You bring home a brand-new shower curtain and your eyes burn for the next few weeks. The new carpeting looks great, but nobody can stand being in the room.

One important strategy for controlling allergies and asthma — aside from controlling your exposure to dust mites, pollen and mold — is to find ways to eliminate or reduce the household chemicals, fumes and smoke that can irritate inflamed tissues in your eyes and airways.

Here are some tips for clearing the air in your home:

  • Control formaldehyde and other volatile organic compounds (VOCs). VOCs are chemicals that evaporate at room temperature, giving off irritating fumes that cause asthma flare-ups. "Everything from the furniture you buy to cleaning solvents to paint may have formaldehyde and other kinds of VOCs with these off-gassing properties," says Mike Tringale, director of external affairs at the Asthma and Allergy Foundation of America (AAFA). "Particle board or pressed wood is often finished or treated with some kind of formaldehyde preservative."
  • These fumes dissipate over time, so don't hesitate to ask furniture, carpet or flooring dealers to allow a product to off-gas for a couple of weeks or so before delivery. Consider storing it in your garage before bringing it into the house, and provide good ventilation in your home at all times.

    Ventilation is particularly important while painting. Indoor paints now carry VOC ratings on the side of the can; compare products and buy the paint with the lowest VOC number.

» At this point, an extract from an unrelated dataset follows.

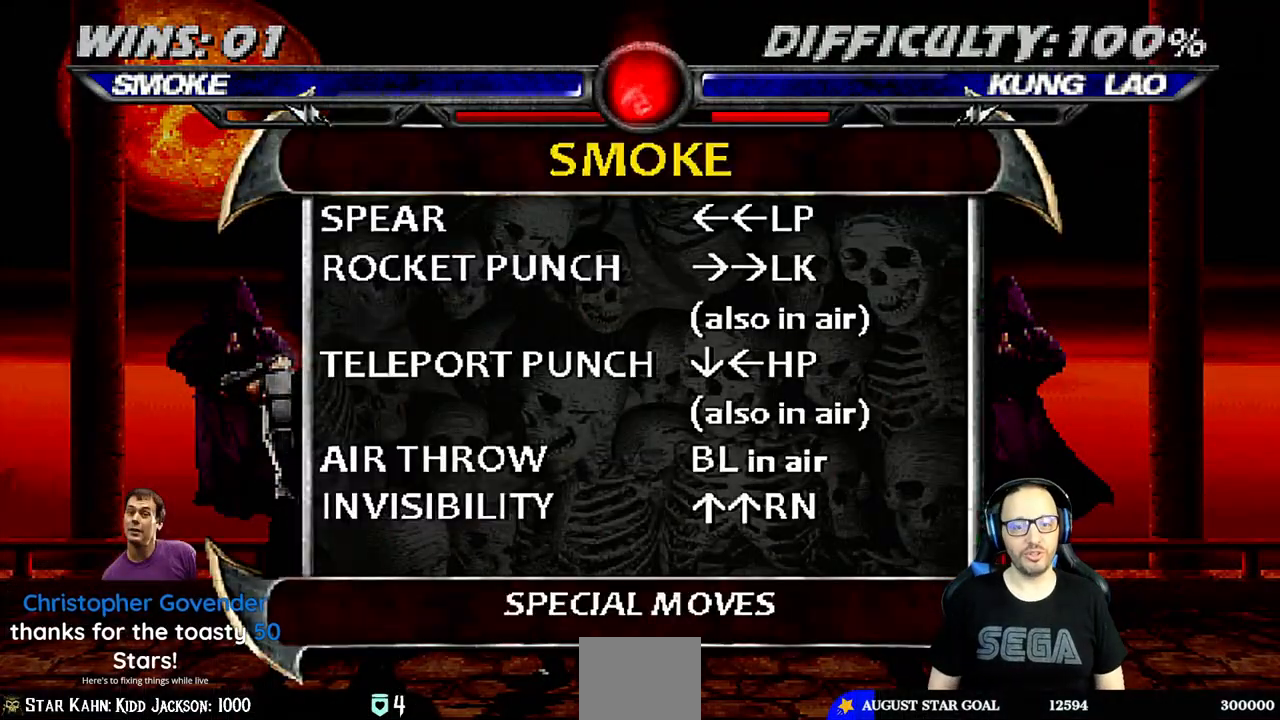
{"dt_ms": 500, "buttons": ["L1", "R1", "DPAD_DOWN", "DPAD_LEFT"], "left_stick": "center", "right_stick": "center", "events": [[67, "CIRCLE", "down"], [183, "L1", "down"], [200, "DPAD_LEFT", "down"], [217, "CIRCLE", "up"], [217, "DPAD_DOWN", "down"], [283, "R1", "down"]]}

  • Opt for PVC-free shower curtains. Plastic shower curtains containing PVC (polyvinyl chloride) can release a potent mixture of more than 100 VOCs — including toluene and xylene — that are classified by the EPA as hazardous pollutants.
  • Find safe substitutes for household cleaners, or make your own. "The more you can strive for a fragrance-free or off-gassing-free household, the better off you're going to be," says Mike. "When you're closed in a closet or bathroom using cleaning products like ammonia or bleach, it can become very noxious."
  • Basic ingredients for nontoxic cleaners include baking soda and borax, both of which clean and deodorize, and both found in grocery stores.

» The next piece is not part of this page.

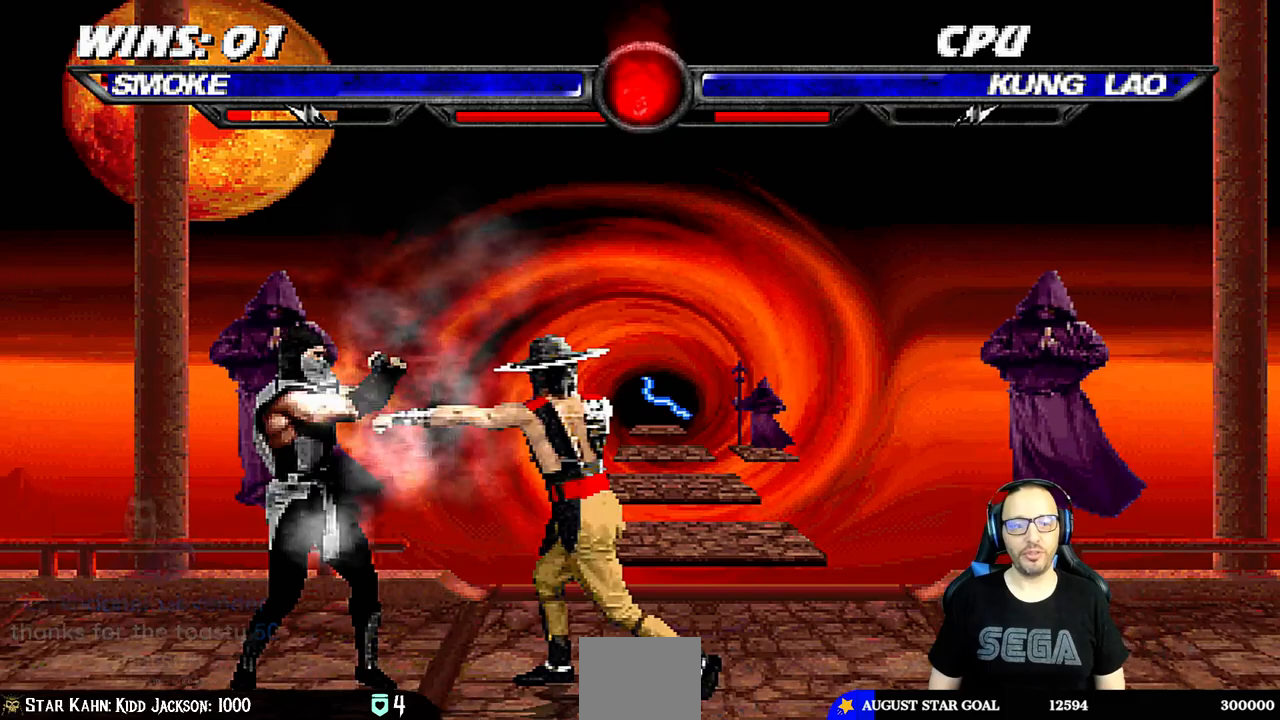
{"dt_ms": 500, "buttons": ["R1"], "left_stick": "center", "right_stick": "center", "events": [[367, "DPAD_DOWN", "up"], [383, "DPAD_LEFT", "up"], [417, "L1", "up"]]}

    Washing soda cuts grease and removes stains, and it's available in the laundry section of grocery stores or in its pure form, sodium carbonate, from chemical supply houses. White vinegar is also good for cutting grease.

    Hydrogen peroxide, an alternative to bleach, is available in supermarkets and drugstores. Sodium perborate, another alternative to bleach, is available from chemical supply companies.

    Homemade cleaners:

    To clean ovens: Mix 1/2 cup of baking soda with 1/4 cup of salt; add enough water to make a paste.
    To clean bathtubs: Mix 1/2 cup of baking soda with enough white vinegar to make a paste.
    To clean drains: Mix 1/2 cup of baking soda with 1/2 cup of salt. Pour down the drain, and then follow with 2 cups of boiling water. Let it sit overnight.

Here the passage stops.